------ Exercise input ------

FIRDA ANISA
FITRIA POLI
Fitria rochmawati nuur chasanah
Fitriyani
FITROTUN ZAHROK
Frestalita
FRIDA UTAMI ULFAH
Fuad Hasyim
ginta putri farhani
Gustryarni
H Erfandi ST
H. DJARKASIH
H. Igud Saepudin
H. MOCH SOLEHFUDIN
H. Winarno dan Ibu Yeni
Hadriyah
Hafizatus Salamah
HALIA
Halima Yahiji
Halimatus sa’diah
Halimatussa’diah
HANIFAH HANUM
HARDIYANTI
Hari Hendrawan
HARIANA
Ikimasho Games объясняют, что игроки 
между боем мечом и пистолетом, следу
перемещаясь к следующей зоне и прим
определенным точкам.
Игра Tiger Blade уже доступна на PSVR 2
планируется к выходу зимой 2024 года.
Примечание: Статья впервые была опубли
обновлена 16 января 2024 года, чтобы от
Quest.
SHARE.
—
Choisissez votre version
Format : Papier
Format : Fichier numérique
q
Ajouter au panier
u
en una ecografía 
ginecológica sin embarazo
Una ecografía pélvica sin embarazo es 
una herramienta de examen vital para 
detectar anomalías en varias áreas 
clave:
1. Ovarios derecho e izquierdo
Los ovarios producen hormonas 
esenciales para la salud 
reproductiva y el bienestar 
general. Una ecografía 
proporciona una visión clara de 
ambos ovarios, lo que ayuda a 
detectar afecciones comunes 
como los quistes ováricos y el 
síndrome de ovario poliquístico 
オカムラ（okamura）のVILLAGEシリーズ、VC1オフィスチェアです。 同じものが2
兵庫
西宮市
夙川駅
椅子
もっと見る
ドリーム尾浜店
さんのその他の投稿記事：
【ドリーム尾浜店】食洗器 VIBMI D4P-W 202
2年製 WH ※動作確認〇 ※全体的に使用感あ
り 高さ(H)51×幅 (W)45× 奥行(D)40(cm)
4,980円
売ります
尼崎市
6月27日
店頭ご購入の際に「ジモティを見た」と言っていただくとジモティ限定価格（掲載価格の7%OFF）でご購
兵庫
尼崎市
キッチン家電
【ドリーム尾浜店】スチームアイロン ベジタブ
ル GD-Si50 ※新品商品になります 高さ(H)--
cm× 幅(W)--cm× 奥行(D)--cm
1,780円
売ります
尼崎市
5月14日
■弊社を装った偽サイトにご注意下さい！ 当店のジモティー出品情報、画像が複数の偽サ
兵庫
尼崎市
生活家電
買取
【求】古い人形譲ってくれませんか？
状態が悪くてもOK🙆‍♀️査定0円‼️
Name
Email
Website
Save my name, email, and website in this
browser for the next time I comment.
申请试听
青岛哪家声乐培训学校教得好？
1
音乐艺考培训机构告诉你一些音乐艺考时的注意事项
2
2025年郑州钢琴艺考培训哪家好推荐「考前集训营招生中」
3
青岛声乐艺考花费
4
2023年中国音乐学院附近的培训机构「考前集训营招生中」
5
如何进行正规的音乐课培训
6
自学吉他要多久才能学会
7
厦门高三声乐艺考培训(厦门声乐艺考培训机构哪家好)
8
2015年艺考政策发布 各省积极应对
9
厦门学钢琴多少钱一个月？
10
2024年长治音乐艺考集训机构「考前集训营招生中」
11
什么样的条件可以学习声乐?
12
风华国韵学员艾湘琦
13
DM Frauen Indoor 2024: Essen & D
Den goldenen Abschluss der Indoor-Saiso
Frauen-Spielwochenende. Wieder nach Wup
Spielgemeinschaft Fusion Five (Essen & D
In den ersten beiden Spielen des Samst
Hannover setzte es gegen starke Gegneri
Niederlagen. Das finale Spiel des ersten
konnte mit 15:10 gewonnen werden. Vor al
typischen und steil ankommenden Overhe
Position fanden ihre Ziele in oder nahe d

------

Directive
Print the records word for word, starting with their first line and going on through the line that contains "ル GD-Si50 ※新品商品になります". Include that final line.

Response area
FIRDA ANISA
FITRIA POLI
Fitria rochmawati nuur chasanah
Fitriyani
FITROTUN ZAHROK
Frestalita
FRIDA UTAMI ULFAH
Fuad Hasyim
ginta putri farhani
Gustryarni
H Erfandi ST
H. DJARKASIH
H. Igud Saepudin
H. MOCH SOLEHFUDIN
H. Winarno dan Ibu Yeni
Hadriyah
Hafizatus Salamah
HALIA
Halima Yahiji
Halimatus sa’diah
Halimatussa’diah
HANIFAH HANUM
HARDIYANTI
Hari Hendrawan
HARIANA
Ikimasho Games объясняют, что игроки 
между боем мечом и пистолетом, следу
перемещаясь к следующей зоне и прим
определенным точкам.
Игра Tiger Blade уже доступна на PSVR 2
планируется к выходу зимой 2024 года.
Примечание: Статья впервые была опубли
обновлена 16 января 2024 года, чтобы от
Quest.
SHARE.
—
Choisissez votre version
Format : Papier
Format : Fichier numérique
q
Ajouter au panier
u
en una ecografía 
ginecológica sin embarazo
Una ecografía pélvica sin embarazo es 
una herramienta de examen vital para 
detectar anomalías en varias áreas 
clave:
1. Ovarios derecho e izquierdo
Los ovarios producen hormonas 
esenciales para la salud 
reproductiva y el bienestar 
general. Una ecografía 
proporciona una visión clara de 
ambos ovarios, lo que ayuda a 
detectar afecciones comunes 
como los quistes ováricos y el 
síndrome de ovario poliquístico 
オカムラ（okamura）のVILLAGEシリーズ、VC1オフィスチェアです。 同じものが2
兵庫
西宮市
夙川駅
椅子
もっと見る
ドリーム尾浜店
さんのその他の投稿記事：
【ドリーム尾浜店】食洗器 VIBMI D4P-W 202
2年製 WH ※動作確認〇 ※全体的に使用感あ
り 高さ(H)51×幅 (W)45× 奥行(D)40(cm)
4,980円
売ります
尼崎市
6月27日
店頭ご購入の際に「ジモティを見た」と言っていただくとジモティ限定価格（掲載価格の7%OFF）でご購
兵庫
尼崎市
キッチン家電
【ドリーム尾浜店】スチームアイロン ベジタブ
ル GD-Si50 ※新品商品になります 高さ(H)--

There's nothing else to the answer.